The International AIDS Conference, taking place in Montreal from 29th July to 2nd August, offers an historic opportunity for ViiV to stand with world leaders, civil society and people living with and at risk of HIV from around the world and pledge actions that will save lives and accelerate efforts to end AIDS as a public health threat by 2030. The World Health Organization will release new guidelines on CAB-LA – the new medicines – at the conference.
“There is a choice about how new medicines are launched into the global market in terms of whether they are available to everyone, everywhere,” said Dr Ayoade Alakija, Co-Chair of the Africa Union Africa Vaccine Delivery Alliance for COVID-19.

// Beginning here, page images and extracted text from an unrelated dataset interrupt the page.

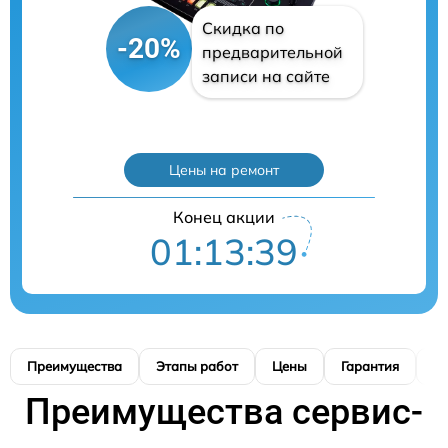
Скидка по
-20%
предварительной
записи на сайте
Цены на ремонт
Конец акции
01:13:38
Преимущества
Этапы работ
Цены
Гарантия
М
Преимущества сервис-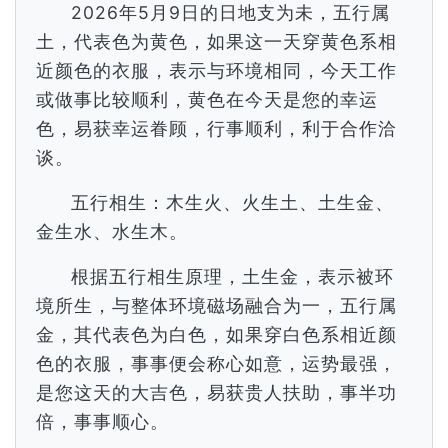
2026年5月9日的日地支为未，五行属
土，代表色为黄色，如果这一天穿黄色系相
近颜色的衣服，表示与环境相同，今天工作
或做事比较顺利，黄色在今天是您的幸运
色，易获幸运眷顾，行事顺利，利于合作洽
谈。
五行相生：木生火、火生土、土生金、
金生水、水生木。
根据五行相生原理，土生金，表示被环
境所生，与整体环境磁场融合为一，五行属
金，其代表色为白色，如果穿白色系相近颜
色的衣服，事事便会称心如意，运势最强，
是您这天的大吉色，易获贵人扶助，事半功
倍，事事顺心。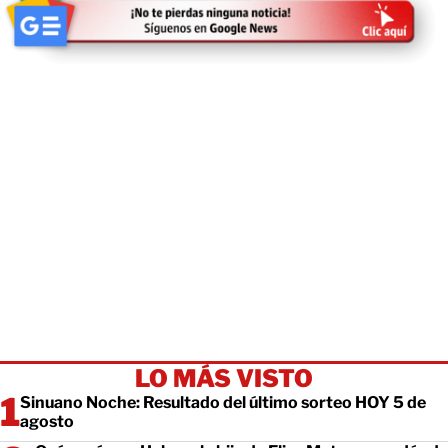
LO MÁS VISTO
Sinuano Noche: Resultado del último sorteo HOY 5 de
agosto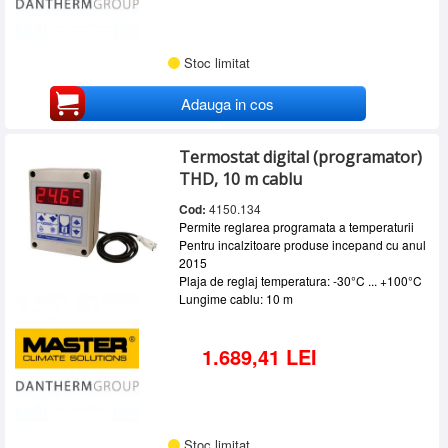
Stoc limitat
Adauga in cos
Termostat digital (programator)
THD, 10 m cablu
Cod:
4150.134
Permite reglarea programata a temperaturii
Pentru incalzitoare produse incepand cu anul
2015
Plaja de reglaj temperatura: -30°C ... +100°C
Lungime cablu: 10 m
1.689,41 LEI
Stoc limitat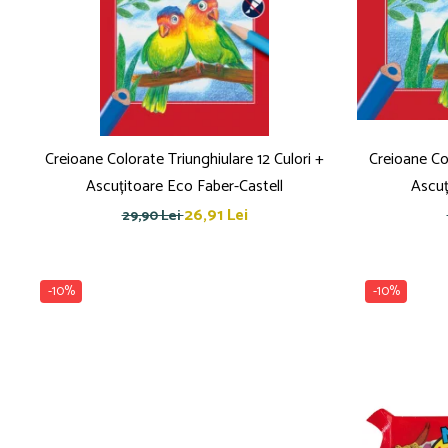
Creioane Colorate Triunghiulare 12 Culori +
Creioane Col
Ascuțitoare Eco Faber-Castell
Ascuț
26,91 Lei
29,90 Lei
-10%
-10%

“The limitations are less to do with scientific or technical challenges and much more to do with how medical innovation and access to health countermeasures are currently organized and financed to favour the rich and reinforce inequity. The conference in Montreal provides an opportunity for those leaders who are able to get a visa and travel, to demonstrate that all lives are equal and new health tools are accessible to all.”
The stakes are high. 40 million people around the world are living with HIV today, and around 1.5 million people were newly infected in 2020 alone.
“This is an issue of inequality,” said Winnie Byanyima, Executive Director of UNAIDS. “Will these new medicines help us break down the inequalities driving the AIDS pandemic – affordable and available for those who need them most? Or will they stay out of reach? The pharmaceutical industry has the opportunity to make medicines affordable and accessible to people in all countries – including so-called middle-income countries – through sharing technologies and setting an affordable price today until those generics come online.”
The International AIDS Conference takes place from 29th July to 2nd August. WHO will be releasing new guidelines on long-acting antiretrovirals during the conference.